[Items listed in a dataset]
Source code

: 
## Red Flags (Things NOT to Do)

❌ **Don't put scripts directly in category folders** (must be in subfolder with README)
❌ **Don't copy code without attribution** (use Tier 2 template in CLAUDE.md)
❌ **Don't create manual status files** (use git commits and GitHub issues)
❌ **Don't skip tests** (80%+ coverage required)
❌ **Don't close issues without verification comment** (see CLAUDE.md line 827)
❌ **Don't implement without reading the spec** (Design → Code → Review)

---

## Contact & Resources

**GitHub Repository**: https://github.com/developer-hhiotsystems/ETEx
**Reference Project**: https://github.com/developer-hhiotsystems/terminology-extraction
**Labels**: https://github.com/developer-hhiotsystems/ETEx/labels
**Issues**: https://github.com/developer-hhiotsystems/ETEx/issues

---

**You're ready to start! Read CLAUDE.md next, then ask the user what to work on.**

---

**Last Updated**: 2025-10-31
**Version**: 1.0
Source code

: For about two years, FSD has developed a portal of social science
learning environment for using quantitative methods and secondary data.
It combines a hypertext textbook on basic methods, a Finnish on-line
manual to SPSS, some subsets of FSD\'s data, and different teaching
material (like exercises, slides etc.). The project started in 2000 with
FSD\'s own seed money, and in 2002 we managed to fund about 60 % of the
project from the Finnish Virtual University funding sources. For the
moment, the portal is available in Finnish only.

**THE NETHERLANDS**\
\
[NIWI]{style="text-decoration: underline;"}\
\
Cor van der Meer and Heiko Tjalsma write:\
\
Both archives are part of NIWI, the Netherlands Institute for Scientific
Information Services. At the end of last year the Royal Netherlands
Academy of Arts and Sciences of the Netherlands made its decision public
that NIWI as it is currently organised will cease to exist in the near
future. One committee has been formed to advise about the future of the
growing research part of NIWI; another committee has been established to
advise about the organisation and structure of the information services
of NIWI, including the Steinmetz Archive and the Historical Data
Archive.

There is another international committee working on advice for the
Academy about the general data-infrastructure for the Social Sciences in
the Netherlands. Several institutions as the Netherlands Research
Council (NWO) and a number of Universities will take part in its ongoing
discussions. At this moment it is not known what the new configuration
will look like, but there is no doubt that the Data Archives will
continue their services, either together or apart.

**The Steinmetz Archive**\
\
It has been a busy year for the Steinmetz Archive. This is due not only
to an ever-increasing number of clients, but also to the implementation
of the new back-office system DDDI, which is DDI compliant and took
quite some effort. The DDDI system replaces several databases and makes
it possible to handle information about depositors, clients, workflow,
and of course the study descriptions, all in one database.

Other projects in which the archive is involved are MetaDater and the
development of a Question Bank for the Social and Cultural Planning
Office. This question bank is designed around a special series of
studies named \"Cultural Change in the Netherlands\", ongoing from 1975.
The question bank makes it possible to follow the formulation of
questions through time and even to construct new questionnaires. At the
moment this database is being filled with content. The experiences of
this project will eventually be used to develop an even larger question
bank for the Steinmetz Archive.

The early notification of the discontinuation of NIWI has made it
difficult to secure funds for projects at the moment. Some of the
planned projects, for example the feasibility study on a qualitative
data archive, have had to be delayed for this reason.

**WHAT IS EXPECTED**
Please reproduce all of the data above word for word, keeping every line as it appears.

**PROBLEM SOLUTION**
Source code

: 
## Red Flags (Things NOT to Do)

❌ **Don't put scripts directly in category folders** (must be in subfolder with README)
❌ **Don't copy code without attribution** (use Tier 2 template in CLAUDE.md)
❌ **Don't create manual status files** (use git commits and GitHub issues)
❌ **Don't skip tests** (80%+ coverage required)
❌ **Don't close issues without verification comment** (see CLAUDE.md line 827)
❌ **Don't implement without reading the spec** (Design → Code → Review)

---

## Contact & Resources

**GitHub Repository**: https://github.com/developer-hhiotsystems/ETEx
**Reference Project**: https://github.com/developer-hhiotsystems/terminology-extraction
**Labels**: https://github.com/developer-hhiotsystems/ETEx/labels
**Issues**: https://github.com/developer-hhiotsystems/ETEx/issues

---

**You're ready to start! Read CLAUDE.md next, then ask the user what to work on.**

---

**Last Updated**: 2025-10-31
**Version**: 1.0
Source code

: For about two years, FSD has developed a portal of social science
learning environment for using quantitative methods and secondary data.
It combines a hypertext textbook on basic methods, a Finnish on-line
manual to SPSS, some subsets of FSD\'s data, and different teaching
material (like exercises, slides etc.). The project started in 2000 with
FSD\'s own seed money, and in 2002 we managed to fund about 60 % of the
project from the Finnish Virtual University funding sources. For the
moment, the portal is available in Finnish only.

**THE NETHERLANDS**\
\
[NIWI]{style="text-decoration: underline;"}\
\
Cor van der Meer and Heiko Tjalsma write:\
\
Both archives are part of NIWI, the Netherlands Institute for Scientific
Information Services. At the end of last year the Royal Netherlands
Academy of Arts and Sciences of the Netherlands made its decision public
that NIWI as it is currently organised will cease to exist in the near
future. One committee has been formed to advise about the future of the
growing research part of NIWI; another committee has been established to
advise about the organisation and structure of the information services
of NIWI, including the Steinmetz Archive and the Historical Data
Archive.

There is another international committee working on advice for the
Academy about the general data-infrastructure for the Social Sciences in
the Netherlands. Several institutions as the Netherlands Research
Council (NWO) and a number of Universities will take part in its ongoing
discussions. At this moment it is not known what the new configuration
will look like, but there is no doubt that the Data Archives will
continue their services, either together or apart.

**The Steinmetz Archive**\
\
It has been a busy year for the Steinmetz Archive. This is due not only
to an ever-increasing number of clients, but also to the implementation
of the new back-office system DDDI, which is DDI compliant and took
quite some effort. The DDDI system replaces several databases and makes
it possible to handle information about depositors, clients, workflow,
and of course the study descriptions, all in one database.

Other projects in which the archive is involved are MetaDater and the
development of a Question Bank for the Social and Cultural Planning
Office. This question bank is designed around a special series of
studies named \"Cultural Change in the Netherlands\", ongoing from 1975.
The question bank makes it possible to follow the formulation of
questions through time and even to construct new questionnaires. At the
moment this database is being filled with content. The experiences of
this project will eventually be used to develop an even larger question
bank for the Steinmetz Archive.

The early notification of the discontinuation of NIWI has made it
difficult to secure funds for projects at the moment. Some of the
planned projects, for example the feasibility study on a qualitative
data archive, have had to be delayed for this reason.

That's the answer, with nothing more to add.